= NASU Institute of Encyclopaedic Research =

The Institute of Encyclopaedic Research of the National Academy of Sciences of Ukraine is a Ukrainian state-supported academic research and publishing organization based in Kyiv (Tereshchenkivs'ka St, 3, Shevchenkivs'kyi, Kyiv), Ukraine.

Its main lines of research activities are:

- Fundamental, pilot and applied encyclopedia studies;
- Elaboration of scholarly and methodological principles for producing various types of encyclopedias;
- Studying, analyzing and generalizing international and national experience in encyclopedic knowledge, in particular, in preparation and printing of encyclopedias;

== History and structure ==

The Institute of Encyclopaedic Research was established by and is under the authority of the National Academy of Sciences of Ukraine (NAS). It was established on April 14, 2004 as a result of reorganization through merging of The Encyclopaedia of Modern Ukraine Coordinating Bureau and The Ukrainian International Committee on Science and Culture under the National Academy of Sciences of Ukraine.

The Institute is part of History, Philosophy and Law Department in NAS. The Institute is a state-supported academic organization that acts as a legal entity. Its key task is to carry out fundamental, pilot and applied studies in encyclopedic areas to obtain new scientific information, facilitate scientific and technical progress, social, economic and cultural growth of the society and promote strengthening of Ukrainian statehood.

The Institute's staff includes such scientists as I. Dziuba, Y. Yatskiv, S. Kulchytskyi, M. Strikha and O. Kupchynskyi. The chief executive officer is Mykola Zhelezniak (since 2008). The previous CEO was Yaroslav Yatskiv (2004–2008).

== Activities ==

The Institute is an editorship and editorial staff of the Encyclopaedia of Modern Ukraine, as well as a coordination center of the encyclopedic activity in Ukraine. Thus, in addition to work on the Encyclopaedia of Modern Ukraine, a significant set of the mission of the Institute is the implementation of fundamental and applied research in the field of encyclopedic activity (encyclopedia science and encyclopedia publishing), in particular the history and methodology of the encyclopedic activity, theoretical and applied issues in encyclopedia science.

Publications (books), methodical manuals are published according to the results of scientific research. In addition to the Encyclopaedia of Modern Ukraine, some reference books and online sources are also published, for example Famous figures by Ukrainian origin in world civilization, The World Atlas of National Online Encyclopedias, Corpus of Ukrainian Encyclopedias. Since 2009, the Institute publishes the Encyclopedia Herald of Ukraine (periodical).
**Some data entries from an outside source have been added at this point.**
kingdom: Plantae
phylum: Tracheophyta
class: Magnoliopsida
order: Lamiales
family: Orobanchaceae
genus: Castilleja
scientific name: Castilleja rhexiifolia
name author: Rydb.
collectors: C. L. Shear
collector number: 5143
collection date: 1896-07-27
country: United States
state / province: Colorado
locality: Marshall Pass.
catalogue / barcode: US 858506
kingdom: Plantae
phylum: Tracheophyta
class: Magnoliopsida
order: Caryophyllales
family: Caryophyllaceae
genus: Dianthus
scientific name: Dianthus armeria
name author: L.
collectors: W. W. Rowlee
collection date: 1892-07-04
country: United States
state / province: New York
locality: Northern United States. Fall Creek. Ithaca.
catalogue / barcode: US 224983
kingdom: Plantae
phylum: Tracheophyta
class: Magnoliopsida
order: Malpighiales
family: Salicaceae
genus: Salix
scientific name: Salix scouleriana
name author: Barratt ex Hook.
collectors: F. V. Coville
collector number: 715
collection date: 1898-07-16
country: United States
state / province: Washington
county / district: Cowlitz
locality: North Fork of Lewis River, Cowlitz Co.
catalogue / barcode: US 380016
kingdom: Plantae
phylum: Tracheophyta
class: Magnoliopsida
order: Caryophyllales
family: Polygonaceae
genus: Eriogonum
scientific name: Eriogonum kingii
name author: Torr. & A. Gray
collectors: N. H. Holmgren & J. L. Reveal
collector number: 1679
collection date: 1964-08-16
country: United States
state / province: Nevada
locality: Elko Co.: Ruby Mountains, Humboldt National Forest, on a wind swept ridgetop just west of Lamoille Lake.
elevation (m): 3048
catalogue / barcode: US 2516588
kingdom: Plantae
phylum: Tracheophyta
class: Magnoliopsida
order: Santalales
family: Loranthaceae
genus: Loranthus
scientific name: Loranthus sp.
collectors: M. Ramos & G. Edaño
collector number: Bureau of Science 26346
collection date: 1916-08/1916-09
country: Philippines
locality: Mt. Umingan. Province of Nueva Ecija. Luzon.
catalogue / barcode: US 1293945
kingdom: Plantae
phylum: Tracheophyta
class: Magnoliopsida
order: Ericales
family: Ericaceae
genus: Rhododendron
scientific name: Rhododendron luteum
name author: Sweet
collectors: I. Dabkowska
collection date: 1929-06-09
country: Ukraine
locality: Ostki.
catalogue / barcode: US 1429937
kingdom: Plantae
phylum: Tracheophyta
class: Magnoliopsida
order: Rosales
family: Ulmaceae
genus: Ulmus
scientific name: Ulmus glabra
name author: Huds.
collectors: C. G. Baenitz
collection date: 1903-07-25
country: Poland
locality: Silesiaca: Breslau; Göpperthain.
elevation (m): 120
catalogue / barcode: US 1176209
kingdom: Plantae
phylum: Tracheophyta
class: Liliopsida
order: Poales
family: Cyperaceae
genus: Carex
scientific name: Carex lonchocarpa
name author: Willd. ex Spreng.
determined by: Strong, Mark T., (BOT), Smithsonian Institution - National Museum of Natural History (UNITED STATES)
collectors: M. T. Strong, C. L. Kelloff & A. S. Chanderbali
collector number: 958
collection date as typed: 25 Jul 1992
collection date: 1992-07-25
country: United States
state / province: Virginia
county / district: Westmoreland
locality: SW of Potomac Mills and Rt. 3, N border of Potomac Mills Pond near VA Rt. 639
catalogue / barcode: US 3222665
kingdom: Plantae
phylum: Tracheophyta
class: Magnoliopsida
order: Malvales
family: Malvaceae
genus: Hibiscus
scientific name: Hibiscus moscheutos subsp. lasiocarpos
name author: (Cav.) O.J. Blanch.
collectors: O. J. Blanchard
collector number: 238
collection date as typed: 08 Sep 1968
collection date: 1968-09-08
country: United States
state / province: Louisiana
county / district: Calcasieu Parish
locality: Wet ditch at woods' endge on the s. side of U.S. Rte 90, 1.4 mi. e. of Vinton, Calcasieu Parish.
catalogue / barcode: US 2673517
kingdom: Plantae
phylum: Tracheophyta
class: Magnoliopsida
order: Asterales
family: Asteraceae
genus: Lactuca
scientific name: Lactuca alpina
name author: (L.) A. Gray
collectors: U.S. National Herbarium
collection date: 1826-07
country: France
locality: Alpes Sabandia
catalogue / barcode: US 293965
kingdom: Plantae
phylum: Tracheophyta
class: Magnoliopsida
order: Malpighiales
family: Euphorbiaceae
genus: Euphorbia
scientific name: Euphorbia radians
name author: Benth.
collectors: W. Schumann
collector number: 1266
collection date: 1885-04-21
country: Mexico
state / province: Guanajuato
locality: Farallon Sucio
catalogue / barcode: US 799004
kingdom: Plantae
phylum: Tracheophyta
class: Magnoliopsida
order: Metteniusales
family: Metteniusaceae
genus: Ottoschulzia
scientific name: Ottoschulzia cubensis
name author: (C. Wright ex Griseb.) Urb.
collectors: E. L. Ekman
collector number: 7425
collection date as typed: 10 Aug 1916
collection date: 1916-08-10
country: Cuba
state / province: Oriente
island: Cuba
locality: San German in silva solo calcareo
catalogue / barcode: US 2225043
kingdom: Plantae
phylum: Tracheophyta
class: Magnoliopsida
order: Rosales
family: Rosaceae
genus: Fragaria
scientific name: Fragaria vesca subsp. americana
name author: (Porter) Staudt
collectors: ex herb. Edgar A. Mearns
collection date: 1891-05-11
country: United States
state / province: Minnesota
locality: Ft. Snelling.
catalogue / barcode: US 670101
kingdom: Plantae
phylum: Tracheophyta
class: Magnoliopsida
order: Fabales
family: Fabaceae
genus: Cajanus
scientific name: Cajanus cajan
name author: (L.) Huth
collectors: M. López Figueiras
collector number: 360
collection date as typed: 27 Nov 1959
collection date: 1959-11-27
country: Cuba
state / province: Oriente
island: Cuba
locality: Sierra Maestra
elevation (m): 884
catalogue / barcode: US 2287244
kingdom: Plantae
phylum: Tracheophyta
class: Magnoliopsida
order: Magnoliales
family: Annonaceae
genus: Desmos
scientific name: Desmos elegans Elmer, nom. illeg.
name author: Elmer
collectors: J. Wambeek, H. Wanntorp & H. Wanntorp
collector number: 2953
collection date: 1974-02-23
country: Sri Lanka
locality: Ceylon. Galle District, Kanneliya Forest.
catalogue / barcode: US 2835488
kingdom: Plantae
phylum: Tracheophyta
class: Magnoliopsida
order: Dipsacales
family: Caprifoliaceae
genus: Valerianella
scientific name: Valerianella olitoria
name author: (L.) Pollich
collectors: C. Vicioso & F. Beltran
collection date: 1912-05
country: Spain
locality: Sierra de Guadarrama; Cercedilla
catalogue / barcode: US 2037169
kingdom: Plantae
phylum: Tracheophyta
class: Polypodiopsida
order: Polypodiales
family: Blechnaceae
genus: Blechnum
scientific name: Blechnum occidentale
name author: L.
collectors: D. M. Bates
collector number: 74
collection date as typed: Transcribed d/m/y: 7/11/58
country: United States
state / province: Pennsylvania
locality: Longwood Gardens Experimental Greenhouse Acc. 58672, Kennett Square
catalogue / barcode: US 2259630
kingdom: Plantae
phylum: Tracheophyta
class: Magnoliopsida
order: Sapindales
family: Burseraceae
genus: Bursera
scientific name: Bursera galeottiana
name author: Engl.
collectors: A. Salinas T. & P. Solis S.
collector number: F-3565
Methodological principles and recommendations of the Institute concerning encyclopedia making have been used by other institutions that deal with the preparation of encyclopedic and biographic works, such as 3-volume "Ternopil Encyclopaedic Dictionary". Ternopil, 2004. To illustrate «Anthologie. De La Littérature ukrainienne du XIe au XXe Siécle ». Paris - Kyiv. 2004, the Institute's iconographic base has been used.